Manually Install an Endpoint

Internal Scanning Management

Internal Scanning Management
Edition date
Publication date

If you are running your endpoint on a machine other than Windows or Linux, or you choose not to use the ISM endpoint installer, you can manually install the endpoint.

These steps continue from either step 6 of Configure Internal Scanning or step 6 of Add Endpoint to Gateway. Refer to those sections for the previous steps of this process.

To complete this task:

  1. Click Download to download the ZIP file containing the endpoint.

  2. Move the ZIP file to a machine behind your firewall with access to your internal applications or REST APIs.

  3. Extract the ZIP file.

  4. Start the endpoint JAR file from the command line with the appropriate commands for your proxy configuration. You can also copy these commands from the Set Up Your Environment screen:

    • If you are not using a web proxy to access the internet:

      java -jar Veracode_ISM_Endpoint_[yourendpointname].jar
    • If you are using an unauthenticated web proxy:

      java -Dhttps.proxyHost=[your_proxy_host] -Dhttps.proxyPort=[your_proxy_port] -jar Veracode_ISM_Endpoint_[yourendpointname].jar
    • If you are using an authenticated web proxy, launch the endpoint:

      java -Dhttps.proxyHost=[your_proxy_host] -Dhttps.proxyPort=[your_proxy_port] -jar Veracode_ISM_Endpoint_[yourendpointname].jar --authenticate

      After launching the endpoint for an authenticated web proxy, run the endpoint:

      java -Dhttps.proxyHost=[your_proxy_host] -Dhttps.proxyPort=[your_proxy_port] -jar Veracode_ISM_Endpoint_[yourendpointname].jar
  5. Click Close.

    Note: You must deploy the endpoint to a location accessible to the web applications or REST APIs you want to scan or the analysis fails.

    The gateway and endpoint you created now appear on the Internal Scanning Management page.

    Note: If the endpoint fails to connect to the gateway, your organization may need to add the gateway IP address or domain name to your allowlist.
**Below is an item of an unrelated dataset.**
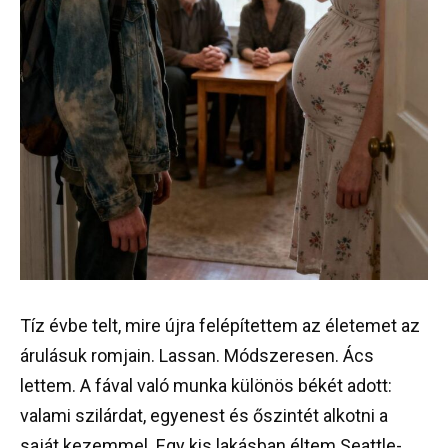
Tíz évbe telt, mire újra felépítettem az életemet az
árulásuk romjain. Lassan. Módszeresen. Ács
lettem. A fával való munka különös békét adott:
valami szilárdat, egyenest és őszintét alkotni a
saját kezemmel. Egy kis lakásban éltem Seattle-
The IP address and domain are visible from the Internal Scanning Management page and the gateway page.


The gateway may have a status of Initializing for a few minutes after you create it. The endpoint has a status of Pending until you successfully deploy it. When you successfully deploy the endpoint, it has a status of Ready.

Next steps:

After you have created the gateway, started the endpoint, and tested the gateway connection, you can configure a Veracode Dynamic Analysis for internal scanning.